A Bill to Extend the Use of Tents for Outdoor Dining Until 2024 Also Cleared the Assembly Commerce Committee
(TRENTON) – Helping small businesses in New Jersey offset future scheduled increases in unemployment insurance contributions, Assembly members Roy Freiman, Louis Greenwald, Annette Chaparro, and Chris Tully sponsor legislation to provide corporate business tax and gross income tax credits to small employers. The bill was advanced by the Assembly Commerce and Economic Development Committee on Thursday.
“This legislation will help over 70 percent of New Jersey businesses pay for scheduled unemployment insurance tax increases,” said Assemblyman Freiman (D-Somerset, Mercer, Middlesex, Hunterdon). “With tax credits, we can offset the impact of any increases in unemployment insurance tax small businesses will see in the next few years.”
“We’re putting money back into the pockets of small business owners allowing them to grow their operations and invest in their employees,” said Majority Leader Greenwald (D-Camden, Burlington). “Small businesses are the backbone of the economy. Their success is our success. This legislation will help relieve a potential burden that can hurt many small employers.”

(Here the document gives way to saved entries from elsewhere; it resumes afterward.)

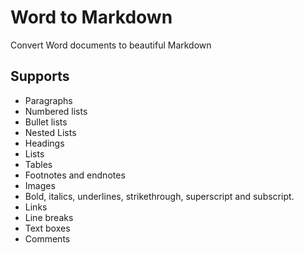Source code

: # Word to Markdown

Convert Word documents to beautiful Markdown

## Supports

* Paragraphs
* Numbered lists
* Bullet lists
* Nested Lists
* Headings
* Lists
* Tables
* Footnotes and endnotes
* Images
* Bold, italics, underlines, strikethrough, superscript and subscript.
* Links
* Line breaks
* Text boxes
* Comments

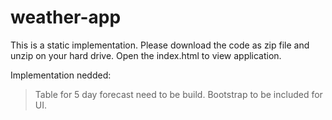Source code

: # weather-app

This is a static implementation. Please download the code as zip file and unzip on your hard drive. Open the index.html to view application.

Implementation nedded:
  > Table for 5 day forecast need to be build.
  > Bootstrap to be included for UI.
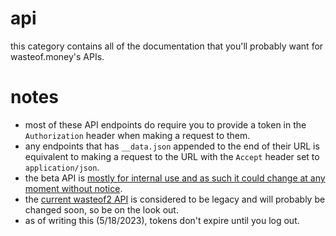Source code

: # api

this category contains all of the documentation that you'll probably want for wasteof.money's APIs.

# notes
- most of these API endpoints do require you to provide a token in the `Authorization` header when making a request to them.
- any endpoints that has `__data.json` appended to the end of their URL is equivalent to making a request to the URL with the `Accept` header set to `application/json`.
- the beta API is [mostly for internal use and as such it could change at any moment without notice](https://wasteof.money/posts/629eef086586aae544597fac).
- the [current wasteof2 API](https://api.wasteof.money) is considered to be legacy and will probably be changed soon, so be on the look out.
- as of writing this (5/18/2023), tokens don't expire until you log out.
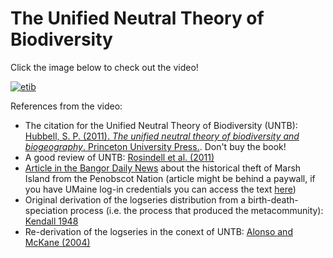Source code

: # The Unified Neutral Theory of Biodiversity

Click the image below to check out the video!

[![etib](https://img.youtube.com/vi/P0llru92YsU/0.jpg)](https://www.youtube.com/watch?v=P0llru92YsU)

References from the video:

- The citation for the Unified Neutral Theory of Biodiversity (UNTB): [Hubbell, S. P. (2011). *The unified neutral theory of biodiversity and biogeography*. Princeton University Press.](https://press.princeton.edu/books/paperback/9780691021287/the-unified-neutral-theory-of-biodiversity-and-biogeography-mpb-32). Don't buy the book!
- A good review of UNTB: [Rosindell et al. (2011)](https://github.com/eco-evo-thr-2022/resources/blob/main/rosindell_2011.pdf)
- [Article in the Bangor Daily News](https://www.bangordailynews.com/2022/07/19/news/bangor/umaine-marsh-island-joam40zk0w/) about the historical theft of Marsh Island from the Penobscot Nation (article might be behind a paywall, if you have UMaine log-in credentials you can access the text [here](https://go.exlibris.link/qrC2Q6dj))
- Original derivation of the logseries distribution from a birth-death-speciation process (i.e. the process that produced the metacommunity): [Kendall 1948](https://github.com/eco-evo-thr-2022/resources/blob/main/kendall_1948.pdf)
- Re-derivation of the logseries in the conext of UNTB: [Alonso and McKane (2004)](https://github.com/eco-evo-thr-2022/resources/blob/main/alonso_2004.pdf)

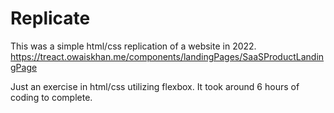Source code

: # Replicate
This was a simple html/css replication of a website in 2022. 
https://treact.owaiskhan.me/components/landingPages/SaaSProductLandingPage

Just an exercise in html/css utilizing flexbox. It took around 6 hours of coding to complete.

Under the bill (A-3683), the corporate business tax and gross income tax credits would be available for taxable years beginning in 2023 and 2024 and based on potential increases an employer sees in unemployment insurance (UI) contributions in Fiscal Years 2023 and 2024. The tax credit would be available to small businesses that have not used other grants and subsidies to offset the increase in contributions. The measure was amended to strengthen transparency, including requiring the Department of Labor to provide a minimum of 30-days notice to employers when the UI rate will change.
“Small businesses are rebuilding after having to navigate the last two years of the pandemic,” said Assemblywoman Chaparro (D-Hudson). “This legislation is a way to help small businesses keep down the costs associated with rising unemployment tax increases and place that money back into their business.”

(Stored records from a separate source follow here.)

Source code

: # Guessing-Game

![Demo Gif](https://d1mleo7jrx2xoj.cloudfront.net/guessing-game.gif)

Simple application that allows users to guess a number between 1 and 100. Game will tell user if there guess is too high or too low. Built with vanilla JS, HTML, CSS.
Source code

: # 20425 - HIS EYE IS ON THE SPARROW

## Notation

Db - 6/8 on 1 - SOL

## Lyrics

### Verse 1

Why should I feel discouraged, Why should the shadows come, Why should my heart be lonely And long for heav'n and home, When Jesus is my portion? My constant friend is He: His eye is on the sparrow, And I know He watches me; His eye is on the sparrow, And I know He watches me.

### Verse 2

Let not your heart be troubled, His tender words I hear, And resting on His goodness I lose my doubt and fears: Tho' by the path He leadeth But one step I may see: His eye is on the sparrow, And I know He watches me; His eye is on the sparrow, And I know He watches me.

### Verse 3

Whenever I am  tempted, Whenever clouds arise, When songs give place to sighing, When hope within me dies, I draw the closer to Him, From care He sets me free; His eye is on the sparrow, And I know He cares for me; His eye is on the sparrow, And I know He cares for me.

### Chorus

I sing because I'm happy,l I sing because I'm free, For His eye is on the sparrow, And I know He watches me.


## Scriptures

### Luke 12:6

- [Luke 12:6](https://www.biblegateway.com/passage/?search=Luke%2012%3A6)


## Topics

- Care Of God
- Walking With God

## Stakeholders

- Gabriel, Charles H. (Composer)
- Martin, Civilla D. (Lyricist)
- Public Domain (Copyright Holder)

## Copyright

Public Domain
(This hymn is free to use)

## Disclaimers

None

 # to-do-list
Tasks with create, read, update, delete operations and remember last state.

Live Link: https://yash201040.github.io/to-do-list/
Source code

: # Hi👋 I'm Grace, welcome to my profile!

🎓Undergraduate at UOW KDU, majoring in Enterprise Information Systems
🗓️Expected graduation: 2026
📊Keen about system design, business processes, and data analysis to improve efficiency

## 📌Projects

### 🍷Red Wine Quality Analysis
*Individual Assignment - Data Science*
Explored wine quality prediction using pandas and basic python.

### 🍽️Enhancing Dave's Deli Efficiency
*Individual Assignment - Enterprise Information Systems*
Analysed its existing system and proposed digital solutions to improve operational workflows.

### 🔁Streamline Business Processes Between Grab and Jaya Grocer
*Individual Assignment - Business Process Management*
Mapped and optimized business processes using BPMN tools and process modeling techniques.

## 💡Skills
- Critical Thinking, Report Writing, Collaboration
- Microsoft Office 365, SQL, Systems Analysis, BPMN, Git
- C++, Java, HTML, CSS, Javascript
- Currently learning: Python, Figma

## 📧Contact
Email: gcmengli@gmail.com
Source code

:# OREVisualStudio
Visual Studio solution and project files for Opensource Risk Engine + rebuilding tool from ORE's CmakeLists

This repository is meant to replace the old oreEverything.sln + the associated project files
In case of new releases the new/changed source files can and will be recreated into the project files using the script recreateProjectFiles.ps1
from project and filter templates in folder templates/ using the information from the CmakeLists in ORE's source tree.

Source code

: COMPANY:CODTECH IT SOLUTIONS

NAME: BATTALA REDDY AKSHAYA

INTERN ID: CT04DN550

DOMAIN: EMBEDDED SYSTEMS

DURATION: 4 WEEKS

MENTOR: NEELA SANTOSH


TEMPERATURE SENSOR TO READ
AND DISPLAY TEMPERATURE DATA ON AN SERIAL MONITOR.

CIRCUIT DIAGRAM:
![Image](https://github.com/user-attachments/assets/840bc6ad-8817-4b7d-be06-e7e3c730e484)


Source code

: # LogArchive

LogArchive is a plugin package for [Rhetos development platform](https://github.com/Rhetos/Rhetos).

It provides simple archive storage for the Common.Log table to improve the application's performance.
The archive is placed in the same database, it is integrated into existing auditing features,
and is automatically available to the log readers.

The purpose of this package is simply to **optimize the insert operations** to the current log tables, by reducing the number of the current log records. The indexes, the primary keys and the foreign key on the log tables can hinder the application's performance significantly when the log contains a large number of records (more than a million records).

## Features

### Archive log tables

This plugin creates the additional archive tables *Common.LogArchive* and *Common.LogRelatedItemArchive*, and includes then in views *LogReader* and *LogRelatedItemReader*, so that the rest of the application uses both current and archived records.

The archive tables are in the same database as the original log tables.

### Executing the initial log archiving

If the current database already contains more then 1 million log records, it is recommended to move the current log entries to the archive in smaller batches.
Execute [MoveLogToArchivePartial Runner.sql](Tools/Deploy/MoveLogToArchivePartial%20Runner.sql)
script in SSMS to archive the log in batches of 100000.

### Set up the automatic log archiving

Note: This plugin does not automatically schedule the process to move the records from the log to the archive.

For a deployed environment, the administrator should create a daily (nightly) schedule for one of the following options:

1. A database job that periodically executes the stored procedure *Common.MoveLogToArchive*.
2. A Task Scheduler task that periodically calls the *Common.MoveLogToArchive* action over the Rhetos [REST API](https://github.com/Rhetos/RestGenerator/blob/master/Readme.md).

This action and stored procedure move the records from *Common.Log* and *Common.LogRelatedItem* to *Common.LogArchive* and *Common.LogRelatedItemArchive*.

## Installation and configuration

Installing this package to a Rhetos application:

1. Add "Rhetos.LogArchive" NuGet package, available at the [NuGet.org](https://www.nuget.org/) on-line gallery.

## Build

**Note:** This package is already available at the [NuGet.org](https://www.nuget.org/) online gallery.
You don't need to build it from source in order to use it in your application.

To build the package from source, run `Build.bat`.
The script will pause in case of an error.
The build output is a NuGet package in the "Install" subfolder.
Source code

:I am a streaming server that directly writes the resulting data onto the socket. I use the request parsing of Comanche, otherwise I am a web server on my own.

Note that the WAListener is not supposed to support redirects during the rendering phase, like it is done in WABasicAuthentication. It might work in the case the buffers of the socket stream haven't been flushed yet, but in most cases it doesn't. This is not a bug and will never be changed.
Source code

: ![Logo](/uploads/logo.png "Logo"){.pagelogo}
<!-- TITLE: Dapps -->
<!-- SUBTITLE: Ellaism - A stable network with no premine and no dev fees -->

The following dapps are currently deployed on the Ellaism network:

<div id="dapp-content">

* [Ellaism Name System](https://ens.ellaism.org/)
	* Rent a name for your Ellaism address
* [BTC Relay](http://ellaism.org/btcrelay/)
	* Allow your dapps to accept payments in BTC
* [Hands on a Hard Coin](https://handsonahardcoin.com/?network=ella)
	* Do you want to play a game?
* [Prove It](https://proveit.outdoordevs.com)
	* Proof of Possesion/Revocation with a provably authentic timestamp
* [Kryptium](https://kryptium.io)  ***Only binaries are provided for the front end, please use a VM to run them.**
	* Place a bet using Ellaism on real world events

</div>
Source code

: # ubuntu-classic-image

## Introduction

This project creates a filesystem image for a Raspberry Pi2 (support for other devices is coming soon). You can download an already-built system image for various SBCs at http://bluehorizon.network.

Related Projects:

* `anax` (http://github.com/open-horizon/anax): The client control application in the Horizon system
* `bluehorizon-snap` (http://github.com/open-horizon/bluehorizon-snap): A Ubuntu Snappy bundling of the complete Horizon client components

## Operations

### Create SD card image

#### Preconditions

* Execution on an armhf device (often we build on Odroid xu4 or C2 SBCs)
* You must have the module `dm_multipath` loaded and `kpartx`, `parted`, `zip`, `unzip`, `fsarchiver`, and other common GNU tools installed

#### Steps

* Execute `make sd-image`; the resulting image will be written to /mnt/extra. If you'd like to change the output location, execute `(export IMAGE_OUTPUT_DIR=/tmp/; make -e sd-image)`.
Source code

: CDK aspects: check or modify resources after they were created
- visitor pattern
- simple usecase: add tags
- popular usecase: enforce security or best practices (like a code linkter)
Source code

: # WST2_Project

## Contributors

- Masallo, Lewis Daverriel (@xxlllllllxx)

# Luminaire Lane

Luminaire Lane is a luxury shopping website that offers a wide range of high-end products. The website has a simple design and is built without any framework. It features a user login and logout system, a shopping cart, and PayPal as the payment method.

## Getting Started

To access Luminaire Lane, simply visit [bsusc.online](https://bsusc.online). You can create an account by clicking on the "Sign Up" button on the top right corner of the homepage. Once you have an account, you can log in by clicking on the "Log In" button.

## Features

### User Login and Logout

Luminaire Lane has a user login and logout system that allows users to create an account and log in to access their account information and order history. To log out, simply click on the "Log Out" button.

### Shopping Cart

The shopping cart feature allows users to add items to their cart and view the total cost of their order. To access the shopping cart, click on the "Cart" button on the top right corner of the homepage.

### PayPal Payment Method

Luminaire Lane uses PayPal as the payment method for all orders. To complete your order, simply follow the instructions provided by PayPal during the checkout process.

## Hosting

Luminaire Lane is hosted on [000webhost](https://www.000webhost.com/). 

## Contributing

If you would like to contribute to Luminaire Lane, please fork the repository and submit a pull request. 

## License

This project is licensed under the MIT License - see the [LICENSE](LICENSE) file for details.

“Our small businesses need our support now,” said Assemblyman Tully (D-Bergen, Passaic). “Helping them to stave off tax increases in the coming years will be critical to economic recovery post-pandemic.”
A second small business relief bill (A-3708), sponsored by Assembly members Roy Freiman, Gabriela Mosquera (D-Camden, Gloucester), and Chris Tully, provides an extension on the use of tents and other fixtures until November 30, 2024.
The current law authorizing such uses, enacted as a way to alleviate the financial burden on the restaurant industry and business community, expires on November 30, 2022.
The sponsors issued the following statement on the bill:
“Even with indoor dining back, residents still enjoy dining al fresco. Our businesses are on the road to recovery. Every resource must be available to them while they get back on track. It worked well during the peak of the pandemic and now, many have found this to be an expanded opportunity for restauranteurs and certain businesses. It’s good for small business.”